Si Ernest Maragall no fuera un hombre viejo, Ada Colau ni siquiera se podría plantear aceptar los votos de Manuel Valls. A ERC le bastaría con hacer una buena oposición en el Ayuntamiento de Barcelona para hacer añicos a los comunes y ampliar la base. El hermano del exalcalde, pero, no tiene cuatro años de margen para luchar. Igual que Quim Forn, fue encaramado para ligar el independentismo a una imagen de caducidad y de impotencia.

El procesismo busca una rendición que no sea una rendición, igual que el 27 de octubre creyó que podía declarar la independencia de forma simbólica. Los partidos de la Generalitat se esfuerzan tanto en desanimar a su propio público, que el unionismo se ha quedado sin oposición. Colau cada vez tendrá menos margen para mantener su falsa equidistancia con los partidos del 155.

Igual que después de la muerte de Franco, las izquierdas de Barcelona y de Madrid servirán para barnizar de democracia la unidad de España. De hecho, el Estado intentará consolidar el reinado de Felipe VI sobre las ruinas del 1 de octubre para superar la leyenda negra de la monarquía y el recuerdo dictatorial del siglo XX. Como la misma Colau con su princesismo, ERC y JxCat trabajan por el Rey mientras bajan el listón para ganarse un lugar en el nuevo orden. 

La destrucción de la clase media europea, en España pasa por expulsar de la vida política el espíritu de los catalanes que impulsaron los estatutos y mantuvieron la lengua durante las dictaduras de Franco y de Primo de Rivera. La política institucional ha quedado secuestrada por el Estado y no tiene capacidad para defender el país.
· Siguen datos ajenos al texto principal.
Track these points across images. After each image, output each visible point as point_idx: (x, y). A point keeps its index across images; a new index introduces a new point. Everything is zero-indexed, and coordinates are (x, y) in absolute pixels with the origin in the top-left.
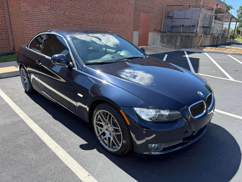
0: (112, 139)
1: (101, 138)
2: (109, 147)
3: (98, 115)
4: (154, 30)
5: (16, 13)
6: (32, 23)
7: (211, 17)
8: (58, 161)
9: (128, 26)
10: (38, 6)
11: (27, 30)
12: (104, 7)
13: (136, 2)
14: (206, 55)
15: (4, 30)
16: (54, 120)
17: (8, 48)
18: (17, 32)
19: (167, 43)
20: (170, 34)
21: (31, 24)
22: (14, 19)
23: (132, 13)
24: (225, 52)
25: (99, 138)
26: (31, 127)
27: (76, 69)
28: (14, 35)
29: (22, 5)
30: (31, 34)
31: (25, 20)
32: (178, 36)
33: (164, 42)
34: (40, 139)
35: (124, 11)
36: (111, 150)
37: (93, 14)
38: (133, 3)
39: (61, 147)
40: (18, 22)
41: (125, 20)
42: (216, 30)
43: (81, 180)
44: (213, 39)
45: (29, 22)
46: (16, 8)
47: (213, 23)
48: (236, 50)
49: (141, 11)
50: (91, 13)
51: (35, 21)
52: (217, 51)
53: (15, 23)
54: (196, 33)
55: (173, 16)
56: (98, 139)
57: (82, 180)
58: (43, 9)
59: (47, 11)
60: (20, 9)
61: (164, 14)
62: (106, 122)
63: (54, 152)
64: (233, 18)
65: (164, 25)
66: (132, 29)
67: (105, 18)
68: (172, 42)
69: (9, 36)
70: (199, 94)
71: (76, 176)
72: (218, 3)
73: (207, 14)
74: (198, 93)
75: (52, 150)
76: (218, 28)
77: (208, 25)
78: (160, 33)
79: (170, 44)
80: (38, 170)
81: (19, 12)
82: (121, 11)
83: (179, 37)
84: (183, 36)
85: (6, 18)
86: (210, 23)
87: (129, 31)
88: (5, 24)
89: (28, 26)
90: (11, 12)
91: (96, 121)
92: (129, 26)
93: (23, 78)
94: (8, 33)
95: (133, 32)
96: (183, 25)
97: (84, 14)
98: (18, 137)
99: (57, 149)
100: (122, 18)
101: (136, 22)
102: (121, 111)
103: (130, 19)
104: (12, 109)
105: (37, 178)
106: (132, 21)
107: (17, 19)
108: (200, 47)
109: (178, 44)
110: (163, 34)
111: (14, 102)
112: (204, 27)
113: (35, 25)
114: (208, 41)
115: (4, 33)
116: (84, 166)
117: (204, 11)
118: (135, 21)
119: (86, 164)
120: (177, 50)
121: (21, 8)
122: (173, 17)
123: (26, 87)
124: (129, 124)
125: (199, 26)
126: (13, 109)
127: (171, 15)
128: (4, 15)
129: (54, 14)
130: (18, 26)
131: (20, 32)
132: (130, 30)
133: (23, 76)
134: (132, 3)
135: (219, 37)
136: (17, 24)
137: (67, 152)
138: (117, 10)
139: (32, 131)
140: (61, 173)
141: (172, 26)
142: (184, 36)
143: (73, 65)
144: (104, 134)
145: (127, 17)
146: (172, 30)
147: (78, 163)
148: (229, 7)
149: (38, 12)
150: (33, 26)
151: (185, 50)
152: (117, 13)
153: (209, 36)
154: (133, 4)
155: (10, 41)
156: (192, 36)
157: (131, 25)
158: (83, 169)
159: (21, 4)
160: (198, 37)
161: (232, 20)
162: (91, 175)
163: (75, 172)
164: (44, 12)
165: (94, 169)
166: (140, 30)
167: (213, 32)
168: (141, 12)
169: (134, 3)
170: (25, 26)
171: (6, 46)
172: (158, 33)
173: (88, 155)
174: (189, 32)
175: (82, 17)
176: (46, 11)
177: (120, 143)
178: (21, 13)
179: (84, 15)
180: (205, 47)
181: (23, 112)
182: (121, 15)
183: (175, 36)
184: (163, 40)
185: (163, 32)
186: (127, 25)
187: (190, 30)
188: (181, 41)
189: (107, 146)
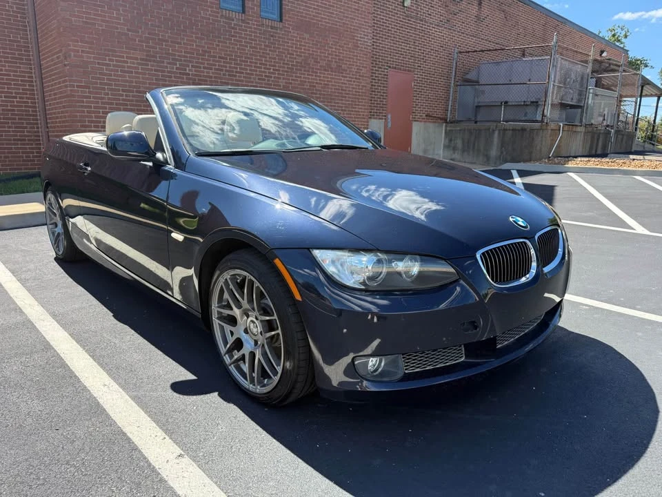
0: (258, 356)
1: (231, 357)
2: (252, 381)
3: (222, 291)
4: (426, 116)
5: (56, 69)
6: (97, 93)
7: (583, 79)
8: (100, 420)
9: (355, 105)
10: (115, 51)
11: (83, 112)
12: (289, 53)
13: (376, 42)
14: (571, 177)
15: (26, 115)
16: (116, 322)
17: (34, 161)
18: (57, 118)
19: (463, 151)
20: (472, 125)
21: (94, 98)
22: (52, 85)
23: (364, 70)
24: (625, 168)
25: (227, 359)
26: (48, 338)
27: (171, 167)
28: (51, 127)
29: (71, 47)
30: (92, 122)
31: (78, 86)
32: (494, 131)
33: (455, 149)
34: (64, 365)
35: (343, 66)
36: (258, 391)
37: (260, 71)
38: (367, 45)
39: (119, 384)
40: (61, 93)
41: (345, 90)
42: (600, 115)
43: (154, 467)
44: (593, 137)
45: (89, 92)
46: (58, 58)
47: (591, 95)
48: (658, 163)
49: (390, 67)
50: (254, 71)
51: (104, 89)
52: (603, 167)
53: (55, 94)
54: (542, 121)
55: (478, 78)
56: (222, 361)
57: (157, 467)
58: (127, 57)
59: (138, 64)
60: (66, 58)
61: (453, 74)
62: (242, 307)
63: (95, 395)
64: (647, 86)
65: (454, 102)
66: (364, 112)
67: (291, 83)
68: (476, 147)
69: (38, 132)
70: (514, 221)
71: (143, 455)
72: (603, 47)
73: (571, 70)
74: (511, 219)
75: (90, 393)
76: (606, 109)
77: (575, 100)
78: (444, 124)
79: (471, 152)
80: (37, 441)
81: (65, 65)
82: (334, 65)
83: (497, 133)
84: (506, 130)
85: (33, 86)
86: (582, 94)
87: (358, 118)
88: (30, 101)
89: (87, 102)
90: (47, 67)
91: (218, 307)
92: (358, 105)
93: (52, 222)
94: (37, 124)
95: (368, 122)
96: (506, 102)
97: (236, 72)
98: (6, 361)
99: (105, 389)
100: (339, 83)
101: (377, 95)
102: (277, 261)
103: (359, 86)
104: (11, 298)
105: (26, 460)
106: (365, 93)
107: (59, 83)
108: (555, 157)
109: (494, 152)
110: (451, 126)
111: (20, 280)
112: (563, 106)
113: (103, 98)
114: (577, 143)
115: (27, 124)
116: (170, 432)
117: (562, 63)
118: (373, 91)
119: (179, 427)
120: (492, 168)
121: (70, 56)
122: (477, 82)
123: (58, 247)
124: (298, 297)
125: (549, 101)
126: (12, 295)
127: (470, 76)
128: (29, 77)
129: (156, 70)
130: (61, 103)
131: (65, 117)
132: (360, 115)
133: (53, 216)
134: (364, 45)
135: (609, 133)
136: (60, 98)
137: (134, 398)
138: (324, 63)
139: (47, 347)
140: (99, 450)
141: (477, 107)
142: (510, 130)
143: (166, 160)
144: (238, 344)
145: (351, 81)
146: (476, 116)
147: (155, 425)
148: (639, 62)
149: (114, 66)
150: (98, 103)
151: (513, 167)
152: (325, 70)
153: (579, 129)
154: (367, 49)
155: (40, 144)
156: (532, 130)
157: (362, 102)
158: (168, 439)
159: (69, 45)
160: (550, 131)
161: (644, 91)
162: (186, 456)
163: (140, 448)
164: (128, 67)
165: (201, 441)
166: (389, 116)
167: (593, 122)
168: (390, 69)
169: (370, 46)
170: (78, 102)
171: (29, 157)
172: (437, 124)
173: (189, 405)
174: (524, 119)
175: (229, 79)
176: (134, 64)
177: (278, 365)
178: (68, 67)
179: (235, 76)
180: (569, 157)
181: (37, 303)
182: (335, 75)
183: (486, 130)
184: (453, 142)
185: (451, 123)
186: (352, 101)
187: (526, 115)
188: (503, 144)
189: (246, 378)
Los intelectuales se van cociendo en una prosa de cerebro perezoso y los discursos cada vez son más banales y cuestan más de distinguir. 

Así como el unionismo está dividido entre los nostálgicos de 1978 y los que querrían volver al 1939, como Javier Cercas, el procesismo se debate ferozmente entre los que se añoran el pujolismo y los que se añoran del tripartito. Si la candidatura de Maragall es un intento de retomar la batalla del Estatut, los convergentes dan a Puigdemont por amortizado y dudan entre resucitar a Mas o hacer pasar por buena la versión más pintoresca de Quim Torra.

Madrid ha encontrado, en el búnker europeo, el aliado autoritario que siempre ha necesitado para vencer al pueblo catalán, más voluntarioso que inteligente, más sufrido que realista, y más mal dirigido que no culpable. Como decía Enric Juliana, la España de Pedro Sánchez se ha convertido en uno de los pilares de Bruselas. Juliana quiere redimirse a través del prestigio europeo pero sabe perfectamente que, desde hace siglos, España solo hace una función en el continente en las épocas oscuras.

Europa se arabiza a través del totalitarismo blanco de Macron y sus amigos. Merkel ha desertizado la política alemana y los mitos de Churchill y de De Gaulle han quedado en manos de los sectores que han perdido la esperanza en el sueño europeo. El globalismo ha radicalizado las viejas ideas del comunismo cultural ―el feminismo, la ecología y la autoayuda― para barnizar de democracia y compasión el nuevo autoritarismo continental.

La gestión que Colau ha hecho de los barracones de la escuela Entença, que ahora quiere llevar al jardín Marcos Redondo, anticipa bien el espíritu de la nueva cultura política. El sistema se protege trasladando los problemas a la gente. La cuestión es dejar que las familias se peleen entre ellas, sea por la ubicación de una escuela o sea por la celebración de un referéndum. La cuestión es que Puigverd escriba sus artículos de moderado sufridor, mientras España intenta convertir a Rosalía en la nueva Lola Flores.

Catalunya ha perdido una oportunidad de oro de dar una vida nueva a la democracia europea. España se ha encontrado con Europa cuando el continente se ha visto atrapado en la decadencia y la irrelevancia internacional de sus élites. La Unión Europea se hunde bajo el peso de su pasado, incapaz de separar la conciencia histórica del poder de los estados nación. Pero los españoles ya no pueden matar a catalanes, ni impedir que viajen, ni que se organicen, ni que prescindan del castellano, si les da la gana. 

Habrá que ver qué formas de existencia nacional da el viejo individualismo del país en la nueva situación y, sobre todo, qué lecciones aprende y cómo reacciona cuando el sistema se vuelva a ahogar con sus propios vómitos.